Please reproduce each of the records below verbatim, omitting the pictures.

**Data excerpts**
........
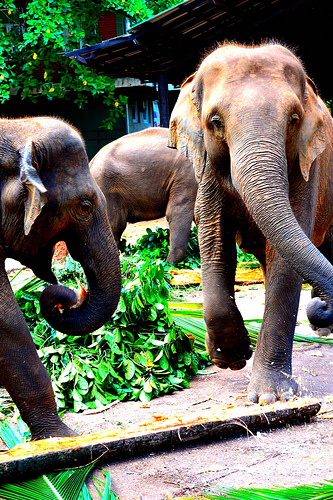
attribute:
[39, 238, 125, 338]
trunk — curls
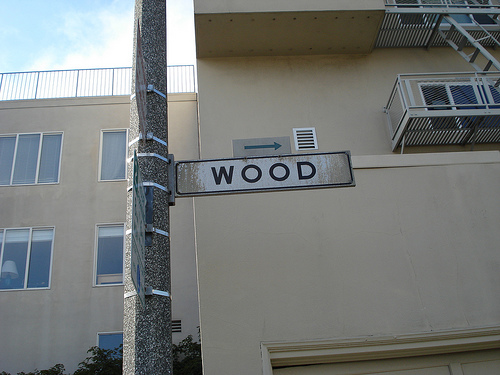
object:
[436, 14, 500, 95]
ladder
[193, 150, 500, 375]
wall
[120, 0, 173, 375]
mast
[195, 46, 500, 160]
wall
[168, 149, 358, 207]
sign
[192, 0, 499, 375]
building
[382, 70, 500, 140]
railing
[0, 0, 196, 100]
cloud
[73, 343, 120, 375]
plant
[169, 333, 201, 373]
plant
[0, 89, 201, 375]
wall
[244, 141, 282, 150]
arrow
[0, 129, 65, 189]
windows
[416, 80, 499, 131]
windows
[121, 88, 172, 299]
rungs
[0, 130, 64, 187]
glass window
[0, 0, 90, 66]
sky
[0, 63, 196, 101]
metal bars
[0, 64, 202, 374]
building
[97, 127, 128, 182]
window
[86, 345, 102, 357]
leaves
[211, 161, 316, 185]
letters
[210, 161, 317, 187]
english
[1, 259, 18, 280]
shade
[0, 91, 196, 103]
roof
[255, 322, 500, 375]
frame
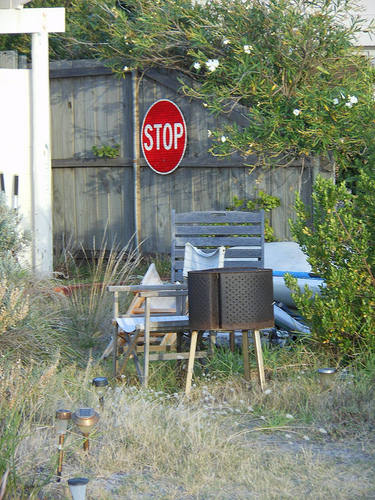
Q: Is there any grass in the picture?
A: Yes, there is grass.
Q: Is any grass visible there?
A: Yes, there is grass.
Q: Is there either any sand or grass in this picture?
A: Yes, there is grass.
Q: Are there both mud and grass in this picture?
A: No, there is grass but no mud.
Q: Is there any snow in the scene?
A: No, there is no snow.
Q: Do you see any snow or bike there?
A: No, there are no snow or bikes.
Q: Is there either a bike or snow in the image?
A: No, there are no snow or bikes.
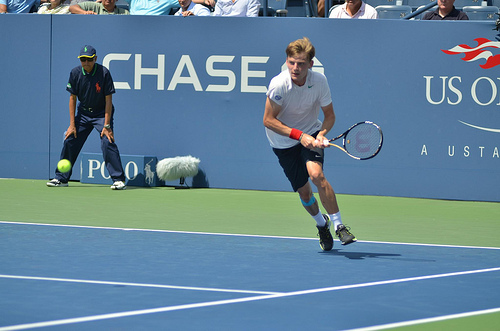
........
**PROBLEM SOLUTION**
attribute:
[39, 238, 125, 338]
trunk — curls
object:
[436, 14, 500, 95]
ladder
[193, 150, 500, 375]
wall
[120, 0, 173, 375]
mast
[195, 46, 500, 160]
wall
[168, 149, 358, 207]
sign
[192, 0, 499, 375]
building
[382, 70, 500, 140]
railing
[0, 0, 196, 100]
cloud
[73, 343, 120, 375]
plant
[169, 333, 201, 373]
plant
[0, 89, 201, 375]
wall
[244, 141, 282, 150]
arrow
[0, 129, 65, 189]
windows
[416, 80, 499, 131]
windows
[121, 88, 172, 299]
rungs
[0, 130, 64, 187]
glass window
[0, 0, 90, 66]
sky
[0, 63, 196, 101]
metal bars
[0, 64, 202, 374]
building
[97, 127, 128, 182]
window
[86, 345, 102, 357]
leaves
[211, 161, 316, 185]
letters
[210, 161, 317, 187]
english
[1, 259, 18, 280]
shade
[0, 91, 196, 103]
roof
[255, 322, 500, 375]
frame
Q: Is there any grass in the picture?
A: Yes, there is grass.
Q: Is any grass visible there?
A: Yes, there is grass.
Q: Is there either any sand or grass in this picture?
A: Yes, there is grass.
Q: Are there both mud and grass in this picture?
A: No, there is grass but no mud.
Q: Is there any snow in the scene?
A: No, there is no snow.
Q: Do you see any snow or bike there?
A: No, there are no snow or bikes.
Q: Is there either a bike or snow in the image?
A: No, there are no snow or bikes.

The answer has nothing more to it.